To keep good things running, I’ll post here about the book I read throughout the year:
- “Reentry: SpaceX, Elon Musk, and the Reusable Rockets that Launched a Second Space Age” , by Eric Berger: 4/5, great successor to “Liftoff” on the time at SpaceX that created the Falcon 9 and Starlink, with early preview into Starship. Crazy company, motivating anyone to grind until success. Reversed the paradigm in space flight to try launching a perfect rocket, versus getting better incrementally. And they are still flying strong.
- “Skunk Works: A Personal Memoir of My Years of Lockheed” , by Ben Rich and Leo Janos: 5/5, really inspiring how a rather small group of specialists created amazing technical progress in a time well before modern computing, namely stealth technology. They created the flying origami, which eventually became the F-117A, as well as the SR-71 Blackbird.

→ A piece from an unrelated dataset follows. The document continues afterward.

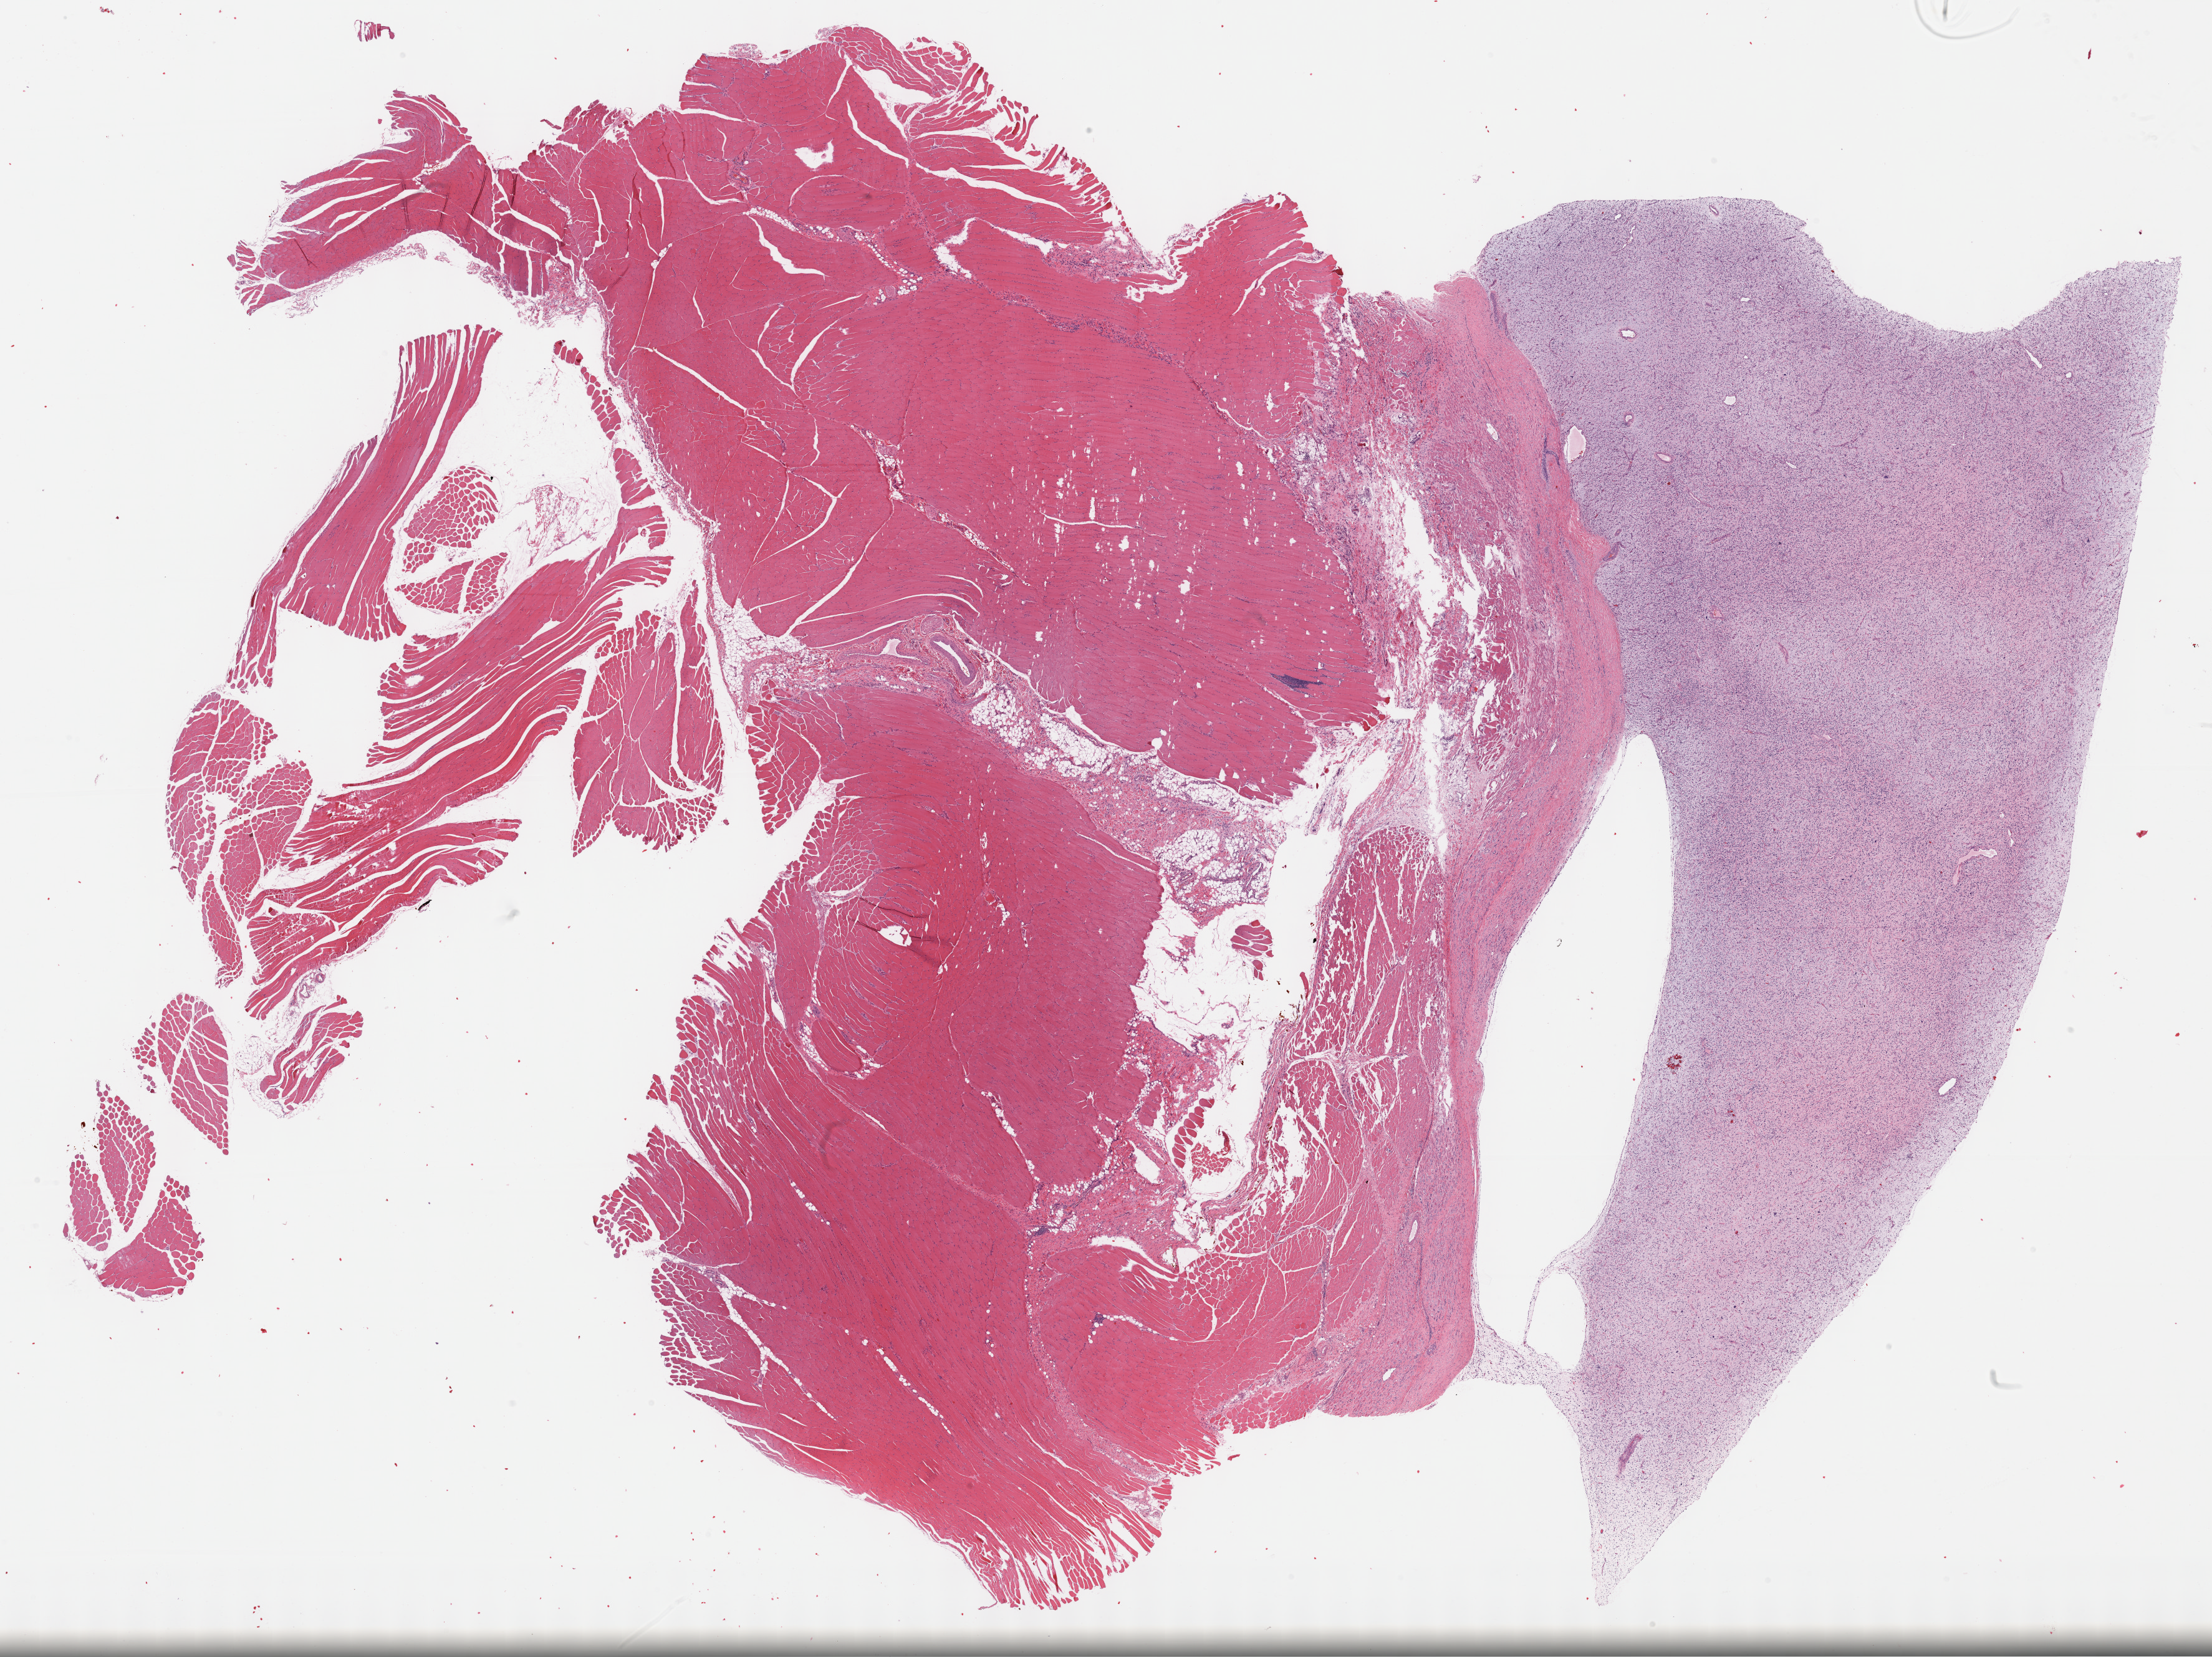
H&E-stained whole-slide image — whole scanned area (about 28.7 x 21.5 mm) shown as a low-resolution overview, formalin-fixed paraffin-embedded (FFPE) diagnostic section, sample: primary tumour, connective, subcutaneous and other soft tissues. Male patient; age at initial diagnosis 35 years.
Diagnosis: Fibromyxosarcoma (connective, subcutaneous and other soft tissues of lower limb and hip).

Back in the days, they were able to finish highly complex projects both on time, and under budget.
- “Stealth: The Secret Contest to Invent Invisible Aircraft” , by Dr. Peter Westwick: 4/5, perfect follow-up on Ben Rich’s book on Skunk Works. Includes the view of Northrop on how the B-2 became to be, and how the development team worked very differntely compared to Lockheed (less computers, more experimental). Still flying today, but absurdly expensive. Now I’m only lacking books on how F-22 and F-35 came to be, as well as rest-of-the-world planes.
- “Focus - The ASML Way” , by Marc Hijink: 3/5, on how the global dominance of ASML on litography systems came to be, albeit a bit thin for my taste on the technical details. Great in combination with this really exquisite presentation on the topic from the CCC congress in 2024.
- “Androids” , by Chet Haase: 3/5, on how Android was initially built in late 2008-ish. Bit repetitive on the history of all the different people involved, and how the team moved between Microsoft, Danger to then Google. Really short chapters, but plenty of them - felt a bit like it was written and then shortened by corporate message control, or written without clear content strategy.
- “Challenger” , by Adam Higginbotham: 5/5, on the disaster of the Challenger in 1986 and the overall Space Shuttle program by NASA. After reading his previous book Midnight in Chernobyl, this was a must-read for me. Truely excellent!
Last update on 2026-06-03, thanks for listening!